** Exercise details **
Write the next part of the passage on hwarang songs below, picking up after its last sentence.

** Document section **
⟨

The song is not by a hwarang, it adds nothing to what we have already learned from the accompanying story about the three youths and their connection with the buddhist monk. It is of interest to us in the hwarang connection, chiefly as indicating what their songs could be like. The same is true of most of the following songs too.


6) Above page 33.

7) Cf. above page 33 note 1.

8) Op. cit. page 574.
[page 49]

The next song is the one written by Siro about the senior hwarang, Taemara. In spite of the doubt referred to above about the Yusa’s dating of this story, it seems reasonable to attribute the song to the reign of Hyoso (692-702), or earlier.9)


Song of Yearning for the Flower Boy Taemara (慕竹旨郞歌)
The whole world weeps sadly

For departing Spring.

Wrinkles lance

Your once handsome face.

For the space of a glance

May we meet again.


Fair lord, what hope for my burning heart?

How can I sleep in my alley hovel?


Again there is little here to detain us, beyond noting the intensity of the expression of devotion.

About fifty years later come the next two songs, from the reign of Kyŏngdŏk (742-765), both by the same singer, Wŏlmyŏng.1) Wŏlmyŏng was no longer a hwarang when the songs were written, but he states clearly enough that the first of the two was written in the hwarang style. In the Yusa it is described as a tosolga. In other connections this word is taken to refer to the refrain or genre of Korean songs of Silla,2) but in this case it is undoubtedly an ordinary buddhist term and refers to the Tusita Heaven (兜率天) within which is the pure land of Maitreya. In fact this is a devout song in honour of Maitreya. It is unusual in that the Yusa itself provides a Chinese paraphrase of it.


9) See above page 40. Also, for an earlier date and another interpretation of the song, Sin Susik (辛秀植:) in 국어국문학 No. 23, Seoul, 1961. Pp. 13ff.

1) See above page 42.

2) Cf. Yang Chudong op. cit. page 525.

⟩

** Page-level text extractions **
⟨

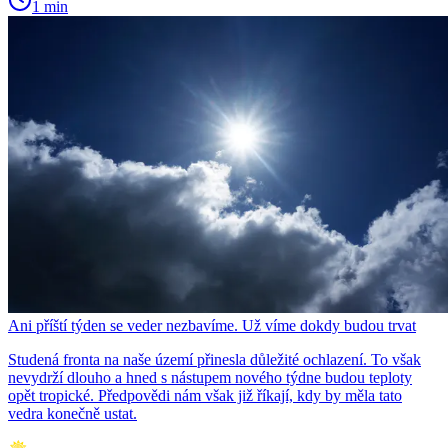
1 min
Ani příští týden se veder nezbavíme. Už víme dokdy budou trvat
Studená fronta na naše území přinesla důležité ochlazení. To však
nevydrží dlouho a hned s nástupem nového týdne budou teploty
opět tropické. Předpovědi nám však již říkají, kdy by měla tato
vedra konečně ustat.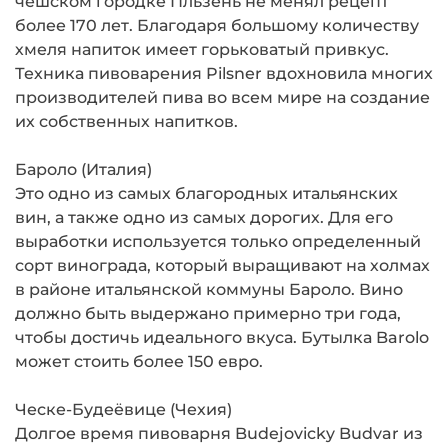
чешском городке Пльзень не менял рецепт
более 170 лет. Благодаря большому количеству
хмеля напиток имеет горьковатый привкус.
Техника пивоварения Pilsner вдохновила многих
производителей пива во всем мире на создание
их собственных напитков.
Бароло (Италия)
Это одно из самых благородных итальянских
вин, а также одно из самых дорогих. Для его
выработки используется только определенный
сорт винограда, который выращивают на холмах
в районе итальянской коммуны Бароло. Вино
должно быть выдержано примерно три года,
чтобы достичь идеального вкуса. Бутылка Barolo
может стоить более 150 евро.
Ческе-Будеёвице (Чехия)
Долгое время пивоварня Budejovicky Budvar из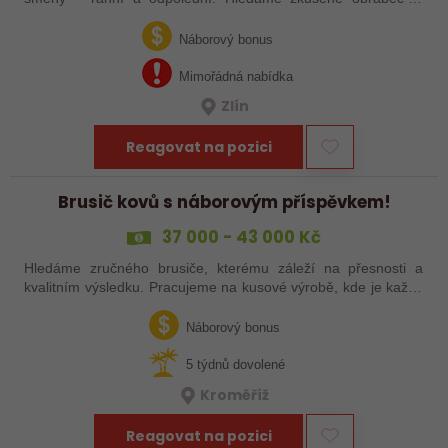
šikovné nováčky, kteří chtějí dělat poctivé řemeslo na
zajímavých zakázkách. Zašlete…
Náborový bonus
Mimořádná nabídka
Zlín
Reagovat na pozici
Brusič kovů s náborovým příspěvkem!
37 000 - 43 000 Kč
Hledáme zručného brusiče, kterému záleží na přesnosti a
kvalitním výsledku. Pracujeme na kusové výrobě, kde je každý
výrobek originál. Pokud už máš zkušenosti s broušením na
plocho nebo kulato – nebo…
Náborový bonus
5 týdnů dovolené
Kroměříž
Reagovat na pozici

⟩
⟨

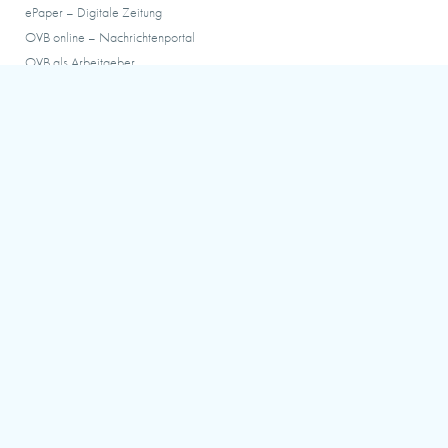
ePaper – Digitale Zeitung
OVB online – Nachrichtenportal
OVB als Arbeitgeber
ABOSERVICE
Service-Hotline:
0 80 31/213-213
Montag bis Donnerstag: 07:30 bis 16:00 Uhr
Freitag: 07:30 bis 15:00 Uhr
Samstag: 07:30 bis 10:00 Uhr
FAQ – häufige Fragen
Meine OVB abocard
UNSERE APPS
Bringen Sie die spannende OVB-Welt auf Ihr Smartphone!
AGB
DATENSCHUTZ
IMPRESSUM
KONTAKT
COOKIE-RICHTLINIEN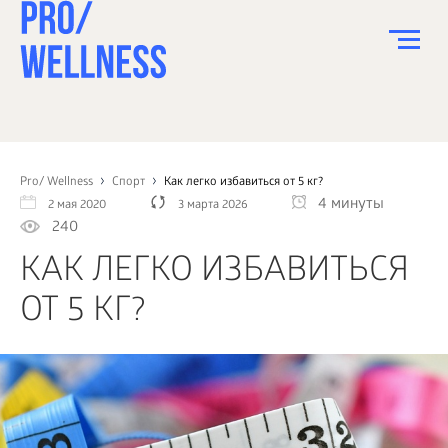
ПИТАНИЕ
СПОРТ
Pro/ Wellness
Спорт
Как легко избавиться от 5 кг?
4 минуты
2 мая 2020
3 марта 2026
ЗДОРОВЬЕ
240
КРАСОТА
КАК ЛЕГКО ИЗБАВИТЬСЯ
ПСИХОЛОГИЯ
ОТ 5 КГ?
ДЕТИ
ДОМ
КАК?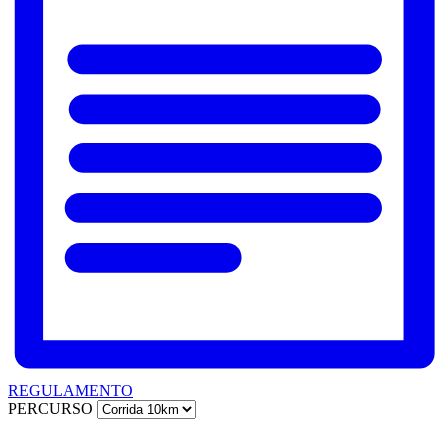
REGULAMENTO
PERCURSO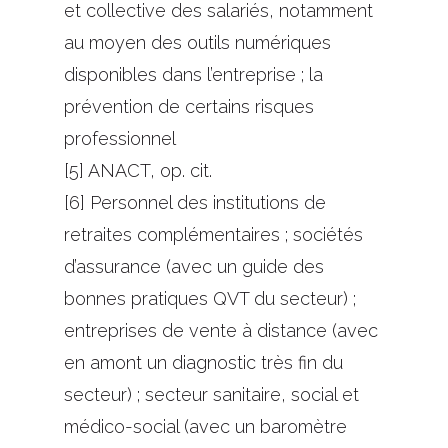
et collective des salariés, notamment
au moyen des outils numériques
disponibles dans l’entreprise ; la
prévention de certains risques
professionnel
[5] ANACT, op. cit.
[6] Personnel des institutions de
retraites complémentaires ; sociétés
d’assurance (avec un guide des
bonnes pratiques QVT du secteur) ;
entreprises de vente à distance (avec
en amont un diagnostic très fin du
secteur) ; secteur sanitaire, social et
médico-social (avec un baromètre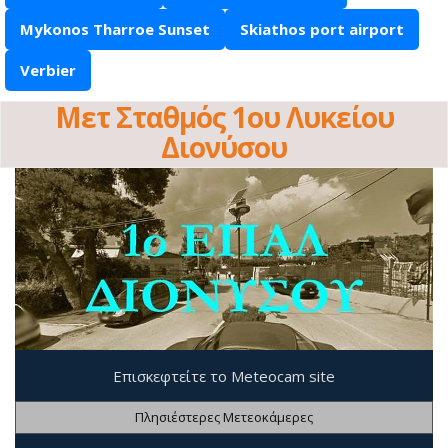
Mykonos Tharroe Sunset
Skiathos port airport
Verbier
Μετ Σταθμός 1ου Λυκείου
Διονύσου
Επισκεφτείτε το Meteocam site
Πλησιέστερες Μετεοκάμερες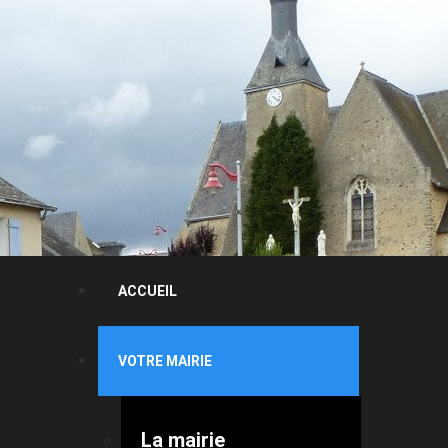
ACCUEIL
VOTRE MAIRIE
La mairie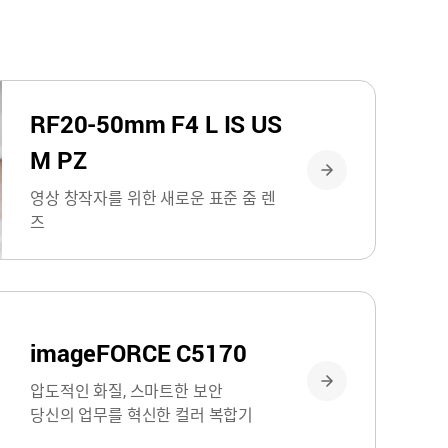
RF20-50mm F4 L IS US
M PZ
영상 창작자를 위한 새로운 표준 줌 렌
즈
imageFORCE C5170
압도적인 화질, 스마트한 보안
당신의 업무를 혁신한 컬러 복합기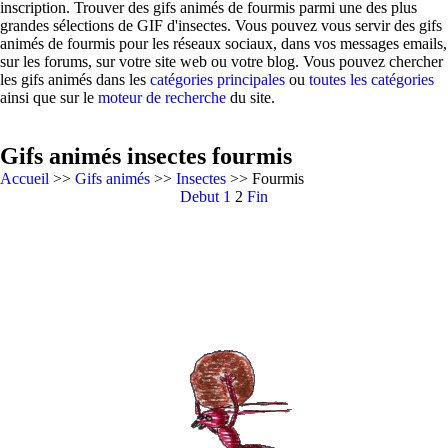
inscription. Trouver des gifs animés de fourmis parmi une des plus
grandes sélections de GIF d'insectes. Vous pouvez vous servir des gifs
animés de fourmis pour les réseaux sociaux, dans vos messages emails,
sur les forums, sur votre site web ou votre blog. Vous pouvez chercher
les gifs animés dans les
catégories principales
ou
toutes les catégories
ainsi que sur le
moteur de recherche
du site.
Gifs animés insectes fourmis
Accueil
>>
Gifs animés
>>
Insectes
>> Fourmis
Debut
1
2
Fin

⟩

** Answer section **
[page50]

兜 率 歌


龍 樓 此 日 散 花 歌

挑 送 靑 雲 一 片花

殷 重 直 心 之 聊 使

遠 邀 兜 率 大 僊 家


Or, in translation from the Korean:
The Tusita Hymn
O flowers scattered here today,

As we sing the scattered petals song,

Heed the orders of this upright heart

And haste to serve Maitreya’s throne.


It is notable that the character used to indicate Maitreya in the Chinese translation (僊) is a variant of the character (仙) used so often to indicate the hwarang themselves. According to the story Maitreya answered the prayer in person.

The second song is a prayer for a departed soul.


Song for a Dead Sister (爲亡妹營齋歌)

Here is the road of life and of death.

Were you afraid

When you left, not even saying:

“I am going now”?
Like fallen leaves borne here and there

On the early autumn wind,

Though born from the same branch

We know not whither we go.

How I strive to perfect my road, waiting

To meet you in the abode of Amitabha.


This is strictly a buddhist song, relevant to hwarang solely because of the history of the author.

The next song dates from the same reign, and is attributed to the monk Ch’ungdam (忠談師). Its con-[page 51] nection with hwarang is merely that it praises one of them. The Yusa1) gives no further information about the circumstances of its composition.


Song in Praise of the Flower Boy Kilbo (讚耆婆郞歌)
Moon

Appearing fitfully

Trailing the white clouds,

Whither do you go?


The face of the Flower Boy Kilbo

Was reflected in the pale green water.

Here among the pebbles of the stream

I seek the bounds of the heart he bore.


Ah, ah! Flower Boy hero,

Noble pine that fears no frost!


There is little here to comment on for the sake of learning more about the hwarang. At this distance of time it is hard even to perceive the exact nuance of the emotion. But we do know that the author was in the habit of making a libation of tea every year to Maitreya at the Samhwaryŏng (三花嶺), which may have been a hwarang memorial.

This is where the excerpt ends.